Thanks for all of the detail, it’s been helpful.
I actually did an experiment this morning where I modified the processor to
force it to keep calling `get` until it had all 1 million FlowFiles. Since I
was calling it sequentially it was able to move files out of swap and into
active on each request. I was able to retrieve them and process them through,
which was great until… NiFi tried to move them through provenance. At that
point NiFi ran out of memory and fell over (stopped responding). Right before
NiFi ran out of memory I received several bulletins related to Provenance being
written to too quickly, and that it was being slowed down.
I found another solution to my mass insert and got it up and running. Using a
Teradata JDBC proprietary flag called FastLoadCSV, and a new custom processor,
I was able to pass in a CSV file to my JDBC driver and get the same result. In
this scenario there was just a single FlowFile and everything went smoothly.

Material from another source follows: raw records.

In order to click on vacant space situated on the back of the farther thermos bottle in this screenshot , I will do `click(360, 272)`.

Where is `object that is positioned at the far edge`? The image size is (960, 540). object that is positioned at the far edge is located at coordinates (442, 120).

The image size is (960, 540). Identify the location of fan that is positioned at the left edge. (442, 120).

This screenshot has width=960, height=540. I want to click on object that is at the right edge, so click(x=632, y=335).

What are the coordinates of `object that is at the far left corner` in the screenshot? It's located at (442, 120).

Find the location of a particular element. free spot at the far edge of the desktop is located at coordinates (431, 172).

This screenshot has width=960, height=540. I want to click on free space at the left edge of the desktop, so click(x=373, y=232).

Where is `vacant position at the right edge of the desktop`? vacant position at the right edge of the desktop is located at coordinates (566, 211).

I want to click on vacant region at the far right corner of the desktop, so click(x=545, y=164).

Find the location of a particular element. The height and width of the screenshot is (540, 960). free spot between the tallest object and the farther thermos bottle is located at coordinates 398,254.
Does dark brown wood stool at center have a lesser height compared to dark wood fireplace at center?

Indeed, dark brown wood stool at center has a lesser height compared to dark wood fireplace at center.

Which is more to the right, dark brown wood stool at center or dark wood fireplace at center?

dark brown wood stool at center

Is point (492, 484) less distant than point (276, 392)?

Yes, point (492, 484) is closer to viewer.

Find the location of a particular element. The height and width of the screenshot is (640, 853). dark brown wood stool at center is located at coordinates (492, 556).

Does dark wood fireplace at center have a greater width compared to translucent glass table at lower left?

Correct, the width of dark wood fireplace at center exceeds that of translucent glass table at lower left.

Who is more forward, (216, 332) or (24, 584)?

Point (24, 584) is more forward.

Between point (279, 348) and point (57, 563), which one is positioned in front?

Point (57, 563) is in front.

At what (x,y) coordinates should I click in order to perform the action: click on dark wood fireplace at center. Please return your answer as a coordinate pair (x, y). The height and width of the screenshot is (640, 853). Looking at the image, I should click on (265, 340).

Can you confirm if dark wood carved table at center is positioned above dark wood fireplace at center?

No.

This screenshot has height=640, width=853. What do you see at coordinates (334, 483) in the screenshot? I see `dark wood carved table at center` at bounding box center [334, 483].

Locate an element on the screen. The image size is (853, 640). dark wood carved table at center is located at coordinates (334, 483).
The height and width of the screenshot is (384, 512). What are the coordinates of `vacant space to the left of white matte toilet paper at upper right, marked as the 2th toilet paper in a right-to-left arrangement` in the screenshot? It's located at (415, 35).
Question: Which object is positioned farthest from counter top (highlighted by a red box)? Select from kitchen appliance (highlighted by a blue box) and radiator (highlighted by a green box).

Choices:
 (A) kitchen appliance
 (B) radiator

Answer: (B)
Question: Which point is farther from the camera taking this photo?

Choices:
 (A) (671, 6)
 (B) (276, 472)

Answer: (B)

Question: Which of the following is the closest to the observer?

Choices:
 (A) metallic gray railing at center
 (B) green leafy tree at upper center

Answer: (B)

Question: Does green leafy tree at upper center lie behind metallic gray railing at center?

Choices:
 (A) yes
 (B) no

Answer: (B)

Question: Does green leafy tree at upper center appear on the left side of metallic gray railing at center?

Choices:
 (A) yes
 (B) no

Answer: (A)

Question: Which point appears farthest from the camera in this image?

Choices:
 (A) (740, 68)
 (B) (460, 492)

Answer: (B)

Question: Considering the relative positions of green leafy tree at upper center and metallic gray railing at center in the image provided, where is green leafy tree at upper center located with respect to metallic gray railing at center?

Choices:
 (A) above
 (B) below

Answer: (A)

From: Bryan Bende [mailto:bbe...@gmail.com]
Sent: Tuesday, September 20, 2016 3:38 PM
Subject: Re: Requesting Obscene FlowFile Batch Sizes
That was my thinking. An easy test might be to bump the threshold up to 100k
(increase heap if needed) and see if it starts grabbing 100k every time.
If it does then I would think it is swapping related, then need to figure out
if you really want to get all 1 million in a single batch, and if theres enough
heap to support that.
On Tue, Sep 20, 2016 at 5:29 PM, Andy LoPresto
That’s a good point. Would running with a larger Java heap and higher swap
threshold allow Peter to get larger batches out?
PGP Fingerprint: 70EC B3E5 98A6 5A3F D3C4 BACE 3C6E F65B 2F7D EF69
On Sep 20, 2016, at 1:41 PM, Bryan Bende
Does 10k happen to be your swap threshold in nifi.properties by any chance (it
defaults to 20k I believe)?
I suspect the behavior you are seeing could be due to the way swapping works,
but Mark or others could probably confirm.
I found this thread where Mark explained how swapping works with a background
thread, and I believe it still works this way:
On Tue, Sep 20, 2016 at 10:22 AM, Peter Wicks (pwicks)
I’m using JSONToSQL, followed by PutSQL. I’m using Teradata, which supports a
special JDBC mode called FastLoad, designed for a minimum of 100,000 rows of
data per batch.
What I’m finding is that when PutSQL requests a new batch of FlowFiles from the
queue, which has over 1 million rows in it, with a batch size of 1000000, it
always returns a maximum of 10k. How can I get my obscenely sized batch
request to return all the FlowFile’s I’m asking for?